§ WHAT YOU NEED TO DO:
Translate this sentence from the webhooks documentation below into Spanish: "Parsing and re-serializing JSON can change whitespace and break the signature check."

§ EXERCISE PASSAGE:
···
Webhooks
Receive real-time notifications when events happen in EsperWorks. Set a webhook URL when creating an API key and we'll POST a signed JSON payload to your endpoint.
Events
| Event | Description |
|---|---|
invoice.created | An invoice was created via the API. |
invoice.sent | An invoice was sent to a client. |
invoice.viewed | A client opened an invoice. |
invoice.paid | An invoice was fully paid. |
invoice.overdue | An invoice passed its due date unpaid. |
payment.received | A payment was recorded (includes partial payments). |
payment.failed | A payment attempt failed. |
contract.signed | Both parties have signed a contract. |
recurring_invoice.generated | A recurring invoice generated a new invoice. |
Payload format
{
"event": "invoice.paid",
"created_at": "2026-05-01T14:22:00Z",
"data": {
"invoice_id": 101,
"invoice_number": "INV-0042",
"total": 3000,
"currency": "GHS",
"client": { "id": 42, "name": "Kofi Mensah", "email": "kofi@example.com" },
"paid_at": "2026-05-01T14:22:00Z"
}
}Signature verification
Every webhook request includes an X-EsperWorks-Signature header, a sha256= prefixed HMAC-SHA256 hex digest of the raw request body, signed with your webhook secret. Always verify this before processing the event.
Use the raw request body (before JSON parsing) when computing the HMAC. Parsing and re-serializing JSON can change whitespace and break the signature check.
const crypto = require('crypto');
function verifyWebhook(rawBody, signatureHeader, secret) {
const expected = 'sha256=' + crypto
.createHmac('sha256', secret)
.update(rawBody)
.digest('hex');
return crypto.timingSafeEqual(
Buffer.from(signatureHeader),
Buffer.from(expected)
);
}
// Express example
app.post('/webhooks/esperworks', express.raw({ type: 'application/json' }), (req, res) => {
const sig = req.headers['x-esperworks-signature'];
if (!verifyWebhook(req.body, sig, process.env.WEBHOOK_SECRET)) {
return res.status(401).end();
}
const event = JSON.parse(req.body);
console.log(event.event, event.data);
res.status(200).end();
});Retries
If your endpoint returns a non-2xx status or times out (10s), EsperWorks retries up to 2 more times (3 total) with fixed delays of 60s then 120s. Respond with 200 as quickly as possible and process the event asynchronously to avoid timeouts.
···
§ DATA FOR ANALYSIS:
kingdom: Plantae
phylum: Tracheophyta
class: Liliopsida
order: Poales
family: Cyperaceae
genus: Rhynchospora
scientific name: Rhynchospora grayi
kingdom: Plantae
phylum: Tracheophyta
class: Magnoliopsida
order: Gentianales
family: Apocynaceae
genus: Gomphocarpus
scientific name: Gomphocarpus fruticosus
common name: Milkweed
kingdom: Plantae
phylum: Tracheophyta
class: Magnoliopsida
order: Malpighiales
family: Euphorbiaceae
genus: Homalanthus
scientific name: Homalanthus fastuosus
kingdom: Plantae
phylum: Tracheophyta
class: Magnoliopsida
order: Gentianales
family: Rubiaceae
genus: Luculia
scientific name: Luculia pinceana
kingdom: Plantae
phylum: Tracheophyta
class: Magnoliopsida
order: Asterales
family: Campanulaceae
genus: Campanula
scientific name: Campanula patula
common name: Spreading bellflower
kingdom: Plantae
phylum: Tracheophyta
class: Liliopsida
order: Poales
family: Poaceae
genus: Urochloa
···
§ ANSWER BOX:
Analizar y volver a serializar JSON puede cambiar los espacios en blanco y romper la verificación de la firma.